The expression of concern exhibited by Penang Gerakan over the Taman Manggis controversy is as flimsy as a torn piece of used tissue, writes Angeline Loh.
Barisan Nasional’s Penang branches never stopped engaging in ‘pot-calling-the-kettle-black’ debates with the opposition-led Penang state government.
Its latest ‘sandiwara’ attempting to link a private house purchase deal made by Penang’s chief minister and the allegedly controversial Taman Manggis land in the heart of town has exposed the BN’s impulsive inclination to ‘put-their-feet-into-their mouths’.
A Penang Gerakan statement at a media conference, publicised on 30 March 2016 over ntv7’s 8pm English news, probably raised some eyebrows and cynical amused laughter from the public. A spokesperson said that the previous BN government had allocated the Taman Manggis land for low and medium-cost housing because it was concerned for the poor. He seemed to make out that the Gerakan-BN administration had made the provision of low-cost housing a priority in Penang and that the present DAP-led Pakatan state government has no concern for those in the lower income strata.
Putting aside the allegations first initiated by a Penang Umno branch of price under-cutting in the house purchase by the Penang chief minister and the link between that and the disputed Taman Manggis land, which BN agents are trying hard to establish but have not yet substantiated with concrete evidence; the expression of concern exhibited by Penang Gerakan is as flimsy as a torn piece of used tissue.
While the MACC has stepped in to look into this mess with the apparently cordial encouragement and cooperation of the Penang CM, Penang BN continues to blow hot air in Parliament and in the state, obviously trying to influence the process and public opinion. The ‘sandiwara’ has gone to another level, where the Umno-BN hope to rev up public excitement with talk of “to-debate-or-not-to-debate” the issue in public (now called off).
The irony of it all is that the BN was utterly defeated in Penang in GE12 and GE13 despite their ‘hard sell’ attempts to ‘persuade’ Penang voters to return to their fold.
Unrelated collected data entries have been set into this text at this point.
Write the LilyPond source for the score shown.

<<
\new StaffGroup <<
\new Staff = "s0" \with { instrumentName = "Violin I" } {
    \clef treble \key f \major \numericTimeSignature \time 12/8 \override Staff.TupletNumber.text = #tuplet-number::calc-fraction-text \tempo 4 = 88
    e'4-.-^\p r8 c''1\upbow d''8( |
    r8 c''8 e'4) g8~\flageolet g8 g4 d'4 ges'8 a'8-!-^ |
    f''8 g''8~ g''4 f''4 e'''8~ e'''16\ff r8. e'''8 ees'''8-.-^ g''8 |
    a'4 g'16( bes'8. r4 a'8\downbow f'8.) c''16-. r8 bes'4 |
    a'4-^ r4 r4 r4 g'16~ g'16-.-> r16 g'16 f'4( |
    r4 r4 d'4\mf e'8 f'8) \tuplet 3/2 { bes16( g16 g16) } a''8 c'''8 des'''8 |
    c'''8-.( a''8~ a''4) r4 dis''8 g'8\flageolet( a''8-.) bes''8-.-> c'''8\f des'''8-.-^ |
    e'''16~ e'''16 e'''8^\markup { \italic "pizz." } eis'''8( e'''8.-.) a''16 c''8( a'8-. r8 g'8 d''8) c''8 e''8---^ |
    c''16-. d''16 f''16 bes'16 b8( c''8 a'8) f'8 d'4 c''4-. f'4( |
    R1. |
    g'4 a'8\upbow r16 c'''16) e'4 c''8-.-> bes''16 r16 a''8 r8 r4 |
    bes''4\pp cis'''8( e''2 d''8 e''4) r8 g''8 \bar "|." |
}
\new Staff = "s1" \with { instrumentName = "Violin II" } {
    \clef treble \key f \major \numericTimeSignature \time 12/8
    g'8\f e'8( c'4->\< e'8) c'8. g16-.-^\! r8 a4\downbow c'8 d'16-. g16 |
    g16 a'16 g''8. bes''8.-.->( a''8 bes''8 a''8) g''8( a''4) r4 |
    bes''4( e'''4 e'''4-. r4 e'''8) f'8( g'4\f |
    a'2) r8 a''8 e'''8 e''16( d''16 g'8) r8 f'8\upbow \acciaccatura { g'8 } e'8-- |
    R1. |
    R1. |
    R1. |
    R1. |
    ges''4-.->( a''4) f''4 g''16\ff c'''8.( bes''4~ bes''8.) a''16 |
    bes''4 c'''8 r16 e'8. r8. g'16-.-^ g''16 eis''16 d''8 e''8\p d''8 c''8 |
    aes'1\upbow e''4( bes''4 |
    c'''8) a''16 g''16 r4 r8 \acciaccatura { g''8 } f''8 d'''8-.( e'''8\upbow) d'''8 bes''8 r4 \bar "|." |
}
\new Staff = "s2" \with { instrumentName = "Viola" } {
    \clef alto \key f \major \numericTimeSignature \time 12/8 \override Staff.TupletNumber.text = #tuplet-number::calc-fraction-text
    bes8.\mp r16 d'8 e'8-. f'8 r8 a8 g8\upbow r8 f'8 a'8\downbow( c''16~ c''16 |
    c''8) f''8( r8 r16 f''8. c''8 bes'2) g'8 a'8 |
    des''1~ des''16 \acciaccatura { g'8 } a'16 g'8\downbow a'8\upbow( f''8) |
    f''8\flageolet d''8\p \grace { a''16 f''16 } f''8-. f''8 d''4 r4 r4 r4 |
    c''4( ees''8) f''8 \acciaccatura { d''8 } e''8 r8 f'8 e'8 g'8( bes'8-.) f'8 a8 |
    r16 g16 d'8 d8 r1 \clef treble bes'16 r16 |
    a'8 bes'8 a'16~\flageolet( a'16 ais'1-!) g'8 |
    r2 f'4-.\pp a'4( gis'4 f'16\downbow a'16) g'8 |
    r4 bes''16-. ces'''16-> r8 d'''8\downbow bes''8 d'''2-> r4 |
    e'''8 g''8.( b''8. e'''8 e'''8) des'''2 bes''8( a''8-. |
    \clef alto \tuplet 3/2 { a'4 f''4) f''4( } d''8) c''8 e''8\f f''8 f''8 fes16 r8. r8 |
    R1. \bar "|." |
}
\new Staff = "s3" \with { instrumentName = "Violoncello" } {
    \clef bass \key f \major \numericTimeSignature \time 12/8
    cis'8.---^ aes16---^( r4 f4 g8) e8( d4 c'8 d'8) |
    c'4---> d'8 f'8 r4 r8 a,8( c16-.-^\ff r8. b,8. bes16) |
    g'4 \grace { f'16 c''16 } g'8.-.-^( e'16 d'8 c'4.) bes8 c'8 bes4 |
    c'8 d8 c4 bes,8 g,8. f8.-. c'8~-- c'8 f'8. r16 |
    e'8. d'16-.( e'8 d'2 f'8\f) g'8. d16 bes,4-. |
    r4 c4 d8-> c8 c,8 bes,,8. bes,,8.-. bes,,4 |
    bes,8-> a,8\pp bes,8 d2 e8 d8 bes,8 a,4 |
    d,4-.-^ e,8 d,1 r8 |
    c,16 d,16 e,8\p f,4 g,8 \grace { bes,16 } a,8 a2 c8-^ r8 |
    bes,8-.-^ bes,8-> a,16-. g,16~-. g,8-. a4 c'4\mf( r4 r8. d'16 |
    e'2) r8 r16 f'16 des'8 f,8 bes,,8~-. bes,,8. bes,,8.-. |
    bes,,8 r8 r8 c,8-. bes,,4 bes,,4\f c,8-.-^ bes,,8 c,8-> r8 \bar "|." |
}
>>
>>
This foot-in-mouth habit has only served to remind the electorate why Penangites rejected the BN administration in favour of the opposition DAP-led Pakatan state administration.
Although no government is perfect, all we need to do is to look back at the state of affairs in Penang under the Gerakan-led BN administration and compare it to the current state of affairs under the DAP-led Pakatan administration.
Did Penang voters push out the Gerakan-led BN state government because they showed concern for those in the lower-income strata and the poor? If memory serves, promises made by the Penang BN administration were nothing more than that. Do we have other options besides a two-party state?
Do we want to go back to those bad old days or look forward to a future the establishment of greater democracy in this country, with Penang a pioneer state in making democracy a reality for keeps. The choice is in the hands of the Penang electorate.